By minivan it takes 7 hours to travel from Luang Prabang to Xiangkhouang, where the famous Plain of Jars is located, and by bus it takes 8 hours. Be warned, it is a long slow journey with fantastic scenery and little else on the way.
Bus Times to Xiangkhouang
There is a single daily bus service from Luang Prabang to Xiangkhouang which you can book online.
- Passengers on this service travel on in a minivan.
- The road to Xiangkhouang has lots of bends in it and very few facilities on route. Bring water and a sick bag if you suffer from car sickness.
Buy Tickets to Xiangkhouang
Use the Search Box below to buy your bus tickets from Luang Prabang to Xiangkhouang.
Luang Prabang Bus Station
Bus services to Xiangkhouang depart from the Tourist and International Bus Station which is on the opposite side of the road to the Southern Bus Terminal in Luang Prabang.
Xiangkhouang Bus Station
Bus Services from Luang Prabang terminate at Phonsavan South Bus Station.
Phonsavan is the main town in Xiangkhouang Province. This is where bus and minivan services arrive and depart, and pretty much the only place in the region where you find a place to stay and places to eat. Phonsavan is, however, not a particularly interesting destination. Most of Phonsavan was built during the 1970s. Phonsavan is somewhere to stay whilst you visit the surrounding area which is very interesting.
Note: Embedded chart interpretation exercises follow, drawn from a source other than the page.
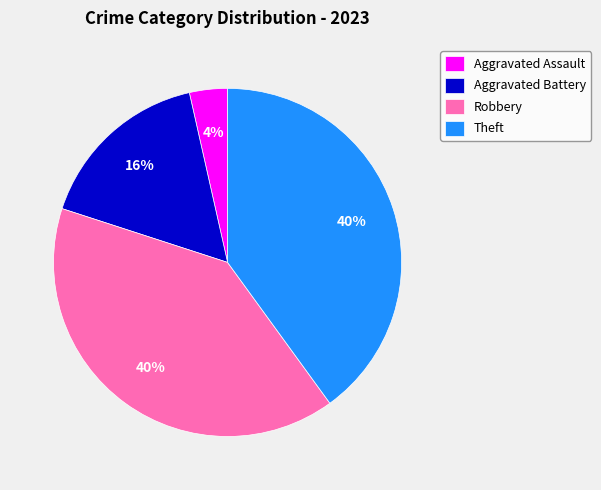

Is it true that Theft is 40% of the pie?

True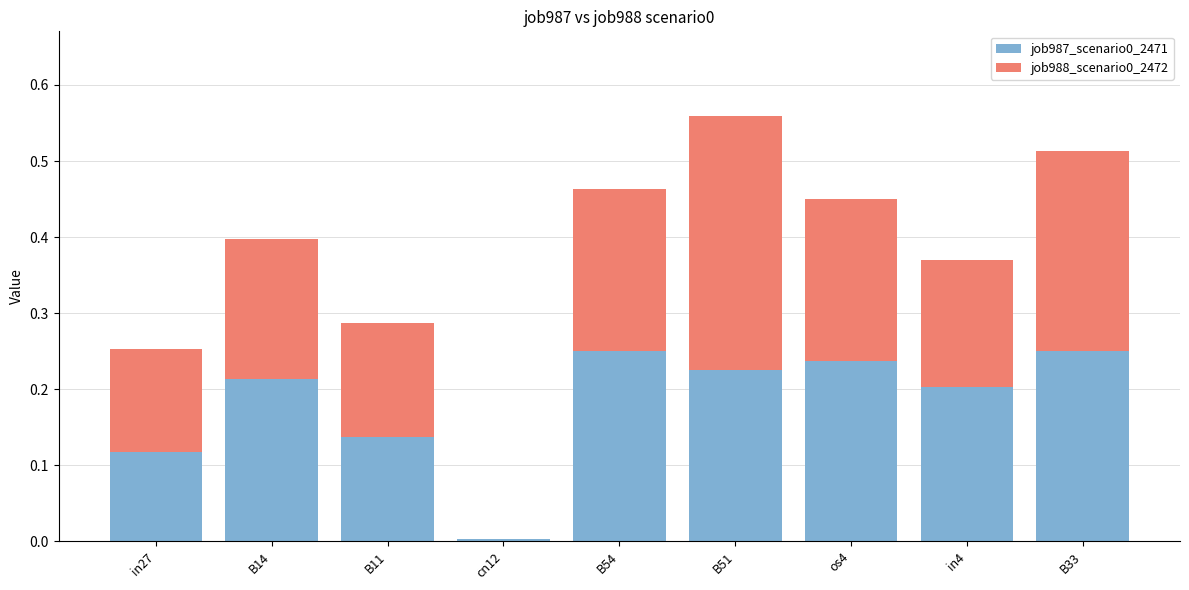

At which category is the sum across all series the highest?

B51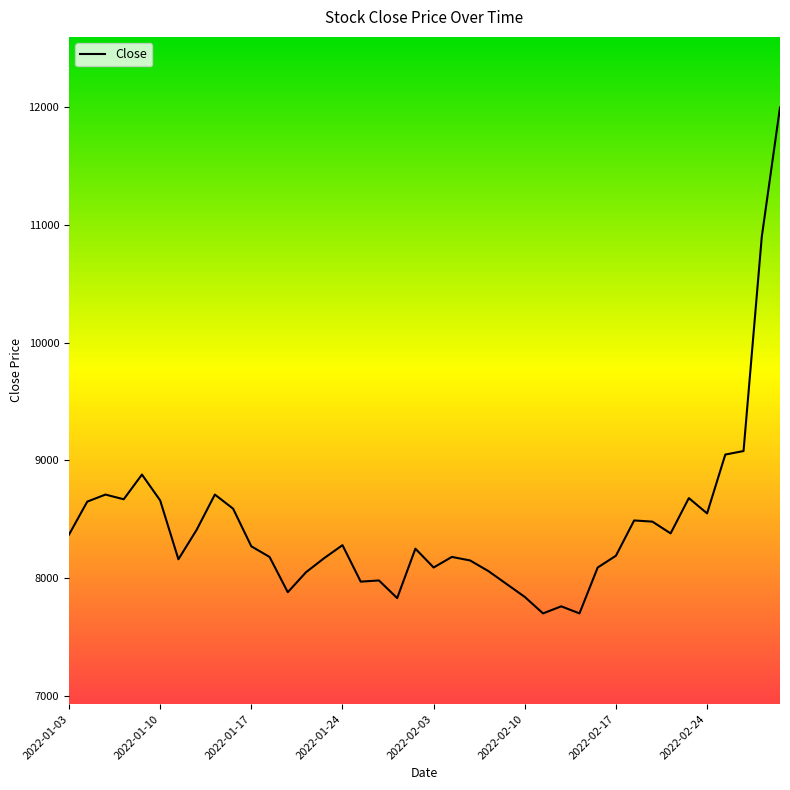

What is the maximum value shown in the chart?

12000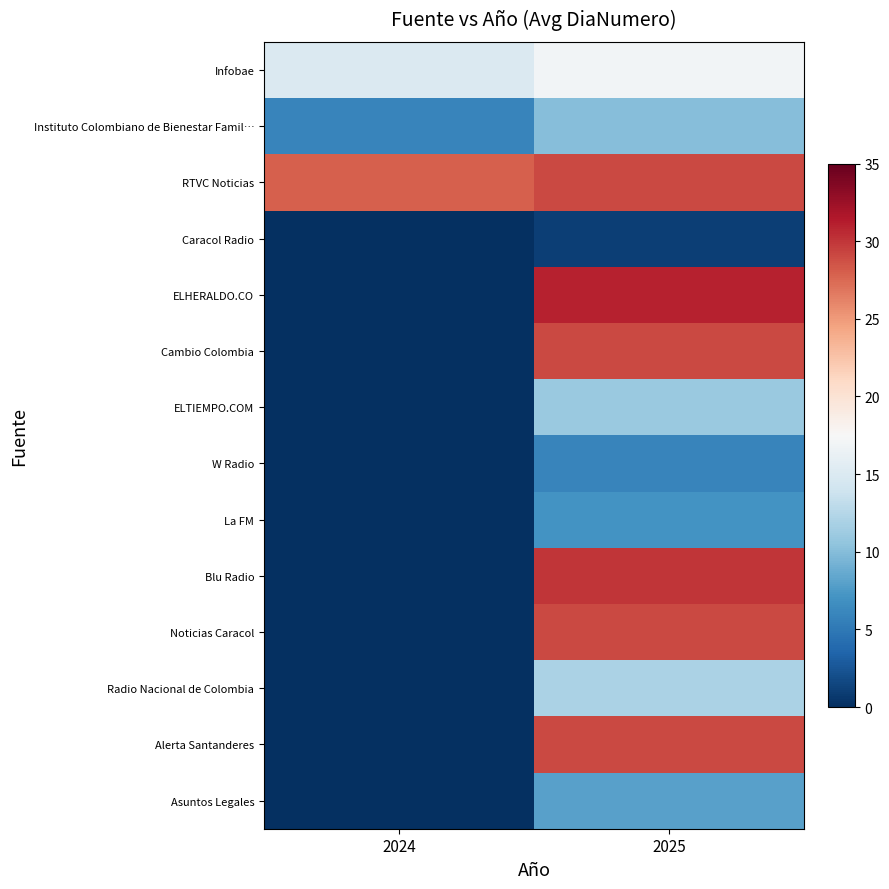

How many categories are shown in the chart?

2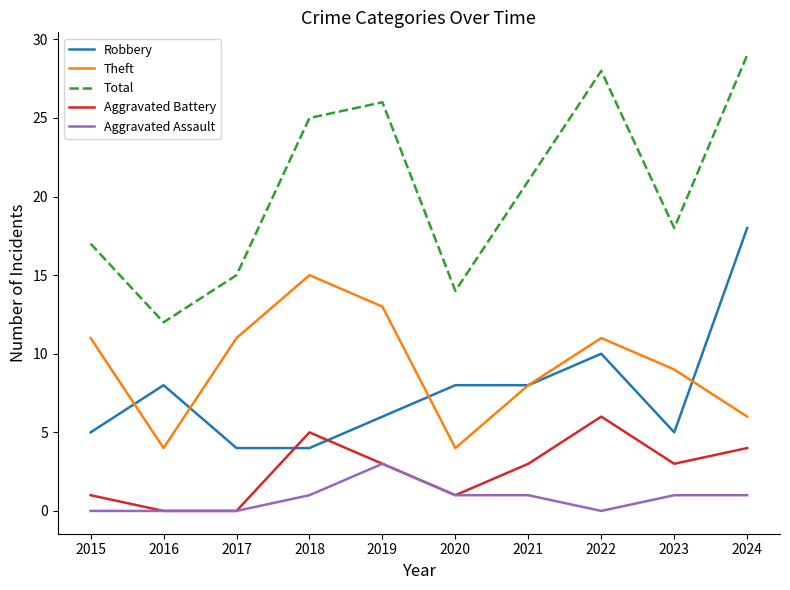

True or false: Aggravated Battery has a value of 3 at 2021.

True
The reason why the vast majority of foreign visitors come to Xiangkhouang Province is to visit the massive stone jars which are clustered across large plains in the region. The jars were carved out of large boulders during a period believed to date from 500 BC to 500 AD for reasons not known for sure. Competing theories for the reason that these jars were made include for use as burial chambers, brewing rice whiskey, and for the milling of rice. There are over 100 sites with stone jars, but thanks to extensive bombing by the United States Air Force and a subsequent failure by the United States to put the same effort into clearing up the unexploded ordinance, it is only safe to visit a small number of the sites. There are three main sites (known as ‘Site 1’, ‘Site 2’ and ‘Site 3’) which most people visit. To get to these sites you either need to join a tour in a minivan with a certified guide or rent a motorbike and drive yourself. If you go alone be careful not leave paths which the Mines Advisory Group (MAG) markers show are clear. Local people are still been badly injured by the mines and if you do step on an unexploded bomb bear in mind that local medical care is very poor.